The 1956 Grand National was a thrilling race and demonstrated the unexpected results, endurance and pain that comes along with the great race. The Queen’s Mother had an entrant in the race with many believing that Devon Lock would take out the race. The horse had an ideal preparation and raced well. Near the finish line is when the horse faltered.
Devon Loch had won two races during the season and finished third in the National Hunt Handicap Chase at Cheltenham making the preparation an ideal one. Devon Loch raced like a true champion and led the race after the favourite Earl Mist fell earlier. Devon Loch was leading at the final stretch, and it looked like the horse was going to be a royal winner. Then in one of the most tragic moments in Grand National history, the horse jumped into the air and fell.
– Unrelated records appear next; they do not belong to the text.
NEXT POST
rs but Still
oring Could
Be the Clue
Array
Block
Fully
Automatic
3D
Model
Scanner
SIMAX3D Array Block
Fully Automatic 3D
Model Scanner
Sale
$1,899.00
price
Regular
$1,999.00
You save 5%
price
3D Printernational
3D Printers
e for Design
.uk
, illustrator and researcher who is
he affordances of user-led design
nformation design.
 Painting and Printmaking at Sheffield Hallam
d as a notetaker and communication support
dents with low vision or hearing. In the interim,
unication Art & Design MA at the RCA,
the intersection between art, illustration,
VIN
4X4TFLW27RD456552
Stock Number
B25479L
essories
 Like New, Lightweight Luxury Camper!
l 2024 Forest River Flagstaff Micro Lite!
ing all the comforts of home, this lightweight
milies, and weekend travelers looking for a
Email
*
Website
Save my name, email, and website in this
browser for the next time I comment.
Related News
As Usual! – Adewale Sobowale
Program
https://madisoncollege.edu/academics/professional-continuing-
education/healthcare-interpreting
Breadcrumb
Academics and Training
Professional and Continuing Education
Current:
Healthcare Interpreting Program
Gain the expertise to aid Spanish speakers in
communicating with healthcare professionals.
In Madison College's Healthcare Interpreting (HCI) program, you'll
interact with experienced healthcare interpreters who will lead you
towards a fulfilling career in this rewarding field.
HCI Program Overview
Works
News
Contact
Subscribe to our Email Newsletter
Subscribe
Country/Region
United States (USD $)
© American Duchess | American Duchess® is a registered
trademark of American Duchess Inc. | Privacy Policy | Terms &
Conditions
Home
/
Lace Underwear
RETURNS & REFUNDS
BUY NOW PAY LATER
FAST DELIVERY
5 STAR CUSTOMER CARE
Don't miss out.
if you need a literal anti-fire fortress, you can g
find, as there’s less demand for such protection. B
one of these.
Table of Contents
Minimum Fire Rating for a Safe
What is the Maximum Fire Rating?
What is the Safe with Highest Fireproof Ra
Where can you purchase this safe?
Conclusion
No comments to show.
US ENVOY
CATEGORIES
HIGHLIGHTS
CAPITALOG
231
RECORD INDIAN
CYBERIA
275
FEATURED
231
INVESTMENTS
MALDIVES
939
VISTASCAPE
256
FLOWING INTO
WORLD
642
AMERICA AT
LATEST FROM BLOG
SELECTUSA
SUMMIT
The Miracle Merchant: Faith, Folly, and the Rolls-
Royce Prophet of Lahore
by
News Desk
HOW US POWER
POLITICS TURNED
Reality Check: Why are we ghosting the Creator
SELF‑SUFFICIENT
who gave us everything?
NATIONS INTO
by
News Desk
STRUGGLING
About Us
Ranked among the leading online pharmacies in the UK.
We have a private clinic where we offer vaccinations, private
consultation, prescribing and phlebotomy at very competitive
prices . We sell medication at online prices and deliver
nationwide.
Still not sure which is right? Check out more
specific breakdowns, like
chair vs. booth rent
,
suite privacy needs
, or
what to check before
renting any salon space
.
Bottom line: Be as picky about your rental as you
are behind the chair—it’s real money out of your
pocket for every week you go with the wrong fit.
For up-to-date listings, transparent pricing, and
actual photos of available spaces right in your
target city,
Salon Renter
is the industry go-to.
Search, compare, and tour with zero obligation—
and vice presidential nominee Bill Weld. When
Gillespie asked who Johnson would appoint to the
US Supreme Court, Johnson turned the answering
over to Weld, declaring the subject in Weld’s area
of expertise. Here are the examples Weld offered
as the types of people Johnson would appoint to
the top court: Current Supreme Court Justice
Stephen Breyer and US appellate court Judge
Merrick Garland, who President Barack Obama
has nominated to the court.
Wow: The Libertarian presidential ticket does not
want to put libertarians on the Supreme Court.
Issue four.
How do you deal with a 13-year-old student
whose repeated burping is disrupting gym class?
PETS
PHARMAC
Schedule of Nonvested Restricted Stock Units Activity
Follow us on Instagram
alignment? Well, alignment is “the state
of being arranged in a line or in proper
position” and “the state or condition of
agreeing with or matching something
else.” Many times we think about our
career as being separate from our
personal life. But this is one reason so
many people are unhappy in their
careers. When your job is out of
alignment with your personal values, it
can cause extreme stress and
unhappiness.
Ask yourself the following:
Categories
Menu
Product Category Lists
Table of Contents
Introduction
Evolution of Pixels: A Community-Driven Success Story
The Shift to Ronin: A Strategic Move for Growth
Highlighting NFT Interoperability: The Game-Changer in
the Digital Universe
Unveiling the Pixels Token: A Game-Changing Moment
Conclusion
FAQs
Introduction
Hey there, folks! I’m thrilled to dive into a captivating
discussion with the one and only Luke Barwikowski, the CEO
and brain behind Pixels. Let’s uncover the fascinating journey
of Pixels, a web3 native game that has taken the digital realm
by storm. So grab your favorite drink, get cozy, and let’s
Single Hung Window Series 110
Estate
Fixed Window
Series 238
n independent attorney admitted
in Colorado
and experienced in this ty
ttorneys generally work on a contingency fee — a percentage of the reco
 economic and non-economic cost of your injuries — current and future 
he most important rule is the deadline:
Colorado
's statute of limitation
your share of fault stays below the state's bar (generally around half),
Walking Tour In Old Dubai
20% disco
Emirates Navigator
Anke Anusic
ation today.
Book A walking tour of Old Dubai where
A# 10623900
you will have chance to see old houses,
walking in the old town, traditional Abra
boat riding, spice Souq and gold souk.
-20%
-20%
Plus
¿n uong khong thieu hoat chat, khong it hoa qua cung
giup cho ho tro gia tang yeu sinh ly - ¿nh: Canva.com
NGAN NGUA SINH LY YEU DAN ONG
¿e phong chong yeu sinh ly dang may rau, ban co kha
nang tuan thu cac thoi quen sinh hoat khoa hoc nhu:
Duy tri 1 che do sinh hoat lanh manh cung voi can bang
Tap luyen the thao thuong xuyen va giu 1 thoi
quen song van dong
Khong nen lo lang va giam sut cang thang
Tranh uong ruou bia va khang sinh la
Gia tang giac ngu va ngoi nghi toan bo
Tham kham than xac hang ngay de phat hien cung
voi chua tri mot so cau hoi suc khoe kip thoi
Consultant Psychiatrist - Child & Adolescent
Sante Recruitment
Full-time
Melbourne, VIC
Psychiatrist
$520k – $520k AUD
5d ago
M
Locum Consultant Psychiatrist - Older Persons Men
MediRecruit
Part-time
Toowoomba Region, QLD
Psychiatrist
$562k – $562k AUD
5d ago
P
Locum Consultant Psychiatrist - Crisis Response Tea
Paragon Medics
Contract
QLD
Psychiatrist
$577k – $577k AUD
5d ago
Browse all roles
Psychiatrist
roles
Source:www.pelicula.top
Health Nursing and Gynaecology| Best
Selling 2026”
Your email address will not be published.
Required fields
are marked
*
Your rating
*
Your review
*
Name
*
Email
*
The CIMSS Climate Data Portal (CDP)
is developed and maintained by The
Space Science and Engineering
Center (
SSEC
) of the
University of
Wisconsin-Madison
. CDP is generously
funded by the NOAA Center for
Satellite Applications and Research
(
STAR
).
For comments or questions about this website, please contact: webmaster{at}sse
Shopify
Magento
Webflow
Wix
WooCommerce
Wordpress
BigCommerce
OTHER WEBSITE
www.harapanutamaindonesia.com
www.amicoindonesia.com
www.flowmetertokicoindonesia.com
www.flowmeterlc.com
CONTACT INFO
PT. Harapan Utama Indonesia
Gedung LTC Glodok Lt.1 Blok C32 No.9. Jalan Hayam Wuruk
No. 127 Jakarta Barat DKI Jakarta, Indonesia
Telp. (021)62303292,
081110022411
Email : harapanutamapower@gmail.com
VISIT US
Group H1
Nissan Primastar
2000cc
At the time Devon Loch was five lengths ahead. Second place E.S.B went on to win the race.
What Really Happened?
The reason why the horse jumped was the obvious question for the crowd, trainers, jockeys and the Royals. Some believed it suffered cramp and lost control of its muscles or that the horse was confused and believed a jump was coming up because of shadows over the course and made an attempt to jump. The crowd was also boisterous because of an expected win which could have distracted the horse too.
A New Saying
As a result of Devon Loch’s drop at the line, a totally new saying came about called a ‘Devon Locke’. The saying explains an unexpected and final moment fail. The saying has been used on several occasions by the British press for sporting losses and even in politics.
The 1956 Grand National was exciting for all the wrong reasons. The fall of Devon Loch shocked the audience and has been part of the English language ever since.